FIG 6.

NLRX-1 redistributes in airway epithelial cells following RV infection. (A to F) Polarized 16HBE14o− cells were infected with RV or sham control. After 16 h, the cells were fixed and incubated with a mixture of antibodies to occludin and NLRX-1 (A to D) or a mixture of antibodies to MT-CO1 (mitochondrial protein) and NLRX-1 (E and F). Bound antibodies were detected by secondary antibodies conjugated with either Alexa Fluor 598 (NLRX-1) or Alexa Fluor 488 (occludin [A to D] and MT-CO1 [E and F]). The cells were counterstained with DAPI and subjected to indirect immunofluorescence microscopy.
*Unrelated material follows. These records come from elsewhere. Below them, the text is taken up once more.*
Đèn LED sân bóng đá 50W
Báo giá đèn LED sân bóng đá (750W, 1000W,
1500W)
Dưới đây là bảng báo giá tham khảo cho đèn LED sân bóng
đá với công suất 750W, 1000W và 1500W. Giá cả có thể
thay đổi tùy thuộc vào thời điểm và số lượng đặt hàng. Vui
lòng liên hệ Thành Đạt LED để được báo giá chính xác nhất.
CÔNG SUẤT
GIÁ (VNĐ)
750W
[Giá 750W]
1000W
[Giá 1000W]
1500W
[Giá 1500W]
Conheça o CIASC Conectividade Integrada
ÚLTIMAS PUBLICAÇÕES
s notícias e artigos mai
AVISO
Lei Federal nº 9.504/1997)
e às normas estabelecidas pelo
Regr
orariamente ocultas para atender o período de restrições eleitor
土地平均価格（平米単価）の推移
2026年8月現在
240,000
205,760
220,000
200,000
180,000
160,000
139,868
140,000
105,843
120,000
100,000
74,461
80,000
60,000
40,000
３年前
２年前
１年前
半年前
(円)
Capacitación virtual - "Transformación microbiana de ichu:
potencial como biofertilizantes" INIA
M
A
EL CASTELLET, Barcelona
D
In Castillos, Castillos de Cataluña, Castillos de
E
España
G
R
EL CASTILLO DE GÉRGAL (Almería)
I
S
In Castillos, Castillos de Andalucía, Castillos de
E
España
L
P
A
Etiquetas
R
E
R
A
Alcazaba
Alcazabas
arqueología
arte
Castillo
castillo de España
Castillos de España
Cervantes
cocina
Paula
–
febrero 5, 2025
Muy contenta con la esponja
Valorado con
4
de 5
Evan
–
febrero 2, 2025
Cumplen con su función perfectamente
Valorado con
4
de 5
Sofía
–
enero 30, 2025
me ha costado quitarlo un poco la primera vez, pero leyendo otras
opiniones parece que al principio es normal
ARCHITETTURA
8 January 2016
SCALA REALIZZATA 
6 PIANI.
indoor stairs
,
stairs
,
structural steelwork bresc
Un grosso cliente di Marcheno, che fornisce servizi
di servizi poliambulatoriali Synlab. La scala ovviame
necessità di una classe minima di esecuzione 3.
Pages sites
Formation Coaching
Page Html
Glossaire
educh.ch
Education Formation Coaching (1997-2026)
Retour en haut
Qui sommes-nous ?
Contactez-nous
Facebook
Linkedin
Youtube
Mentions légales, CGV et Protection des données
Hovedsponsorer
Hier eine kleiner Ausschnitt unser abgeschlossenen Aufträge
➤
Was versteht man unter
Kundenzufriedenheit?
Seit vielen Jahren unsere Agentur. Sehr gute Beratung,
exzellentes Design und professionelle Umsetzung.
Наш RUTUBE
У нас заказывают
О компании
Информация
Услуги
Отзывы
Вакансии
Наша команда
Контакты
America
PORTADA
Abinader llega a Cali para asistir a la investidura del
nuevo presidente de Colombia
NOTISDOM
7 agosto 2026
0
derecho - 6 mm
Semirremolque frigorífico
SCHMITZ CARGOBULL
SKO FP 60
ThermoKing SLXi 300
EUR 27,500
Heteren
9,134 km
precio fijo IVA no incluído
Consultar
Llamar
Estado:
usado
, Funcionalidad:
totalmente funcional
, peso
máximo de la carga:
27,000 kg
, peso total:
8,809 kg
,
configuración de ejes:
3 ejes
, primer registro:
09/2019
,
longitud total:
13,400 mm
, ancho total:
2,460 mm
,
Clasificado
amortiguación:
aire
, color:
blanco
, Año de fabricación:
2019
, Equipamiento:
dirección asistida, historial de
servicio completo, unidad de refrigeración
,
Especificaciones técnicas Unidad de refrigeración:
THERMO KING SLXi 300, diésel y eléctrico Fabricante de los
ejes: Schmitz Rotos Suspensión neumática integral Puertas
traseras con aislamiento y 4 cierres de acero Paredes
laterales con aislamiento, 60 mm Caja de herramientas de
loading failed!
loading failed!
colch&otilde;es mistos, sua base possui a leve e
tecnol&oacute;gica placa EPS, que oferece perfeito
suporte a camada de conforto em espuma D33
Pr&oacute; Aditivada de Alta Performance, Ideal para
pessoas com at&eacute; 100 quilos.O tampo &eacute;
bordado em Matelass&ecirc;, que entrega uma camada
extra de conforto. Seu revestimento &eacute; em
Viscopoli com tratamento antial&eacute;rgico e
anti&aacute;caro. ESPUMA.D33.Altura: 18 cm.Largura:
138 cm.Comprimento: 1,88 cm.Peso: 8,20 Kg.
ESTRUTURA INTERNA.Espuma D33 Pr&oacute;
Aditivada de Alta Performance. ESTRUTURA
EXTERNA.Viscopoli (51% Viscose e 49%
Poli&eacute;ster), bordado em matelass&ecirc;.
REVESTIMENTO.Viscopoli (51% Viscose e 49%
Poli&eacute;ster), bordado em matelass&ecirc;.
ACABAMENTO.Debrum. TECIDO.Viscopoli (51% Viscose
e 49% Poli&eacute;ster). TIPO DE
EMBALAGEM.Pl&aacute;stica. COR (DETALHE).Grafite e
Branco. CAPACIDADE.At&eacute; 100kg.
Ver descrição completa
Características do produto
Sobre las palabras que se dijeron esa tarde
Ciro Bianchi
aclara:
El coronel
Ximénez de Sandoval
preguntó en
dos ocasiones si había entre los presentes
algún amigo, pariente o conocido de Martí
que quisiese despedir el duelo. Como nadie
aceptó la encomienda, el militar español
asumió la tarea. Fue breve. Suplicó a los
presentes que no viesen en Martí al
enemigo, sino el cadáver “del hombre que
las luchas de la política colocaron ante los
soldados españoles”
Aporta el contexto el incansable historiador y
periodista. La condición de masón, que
The arrows in panel A represent colocalization (yellow) of NLRX-1 with occludin. Panels C and D are the Z sections of panels A and B, respectively, showing the distribution of NLRX-1 in relation to occludin, and the apical surface of the cultures is marked by the white line. The arrows in panels E and F represent colocalization (yellow) of NLRX-1 with MT-CO1. (G) Cytoplasmic or mitochondrial proteins isolated from sham- or RV-infected cells were subjected to Western blot analysis with antibodies to NLRX-1, MT-CO1, or GAPDH. The absence of a band corresponding to MT-CO1 in the cytoplasmic fraction and the absence of GAPDH in the mitochondrial fraction indicate efficient separation of cytoplasmic proteins from mitochondrial proteins. The images are representative of 3 or 4 experiments.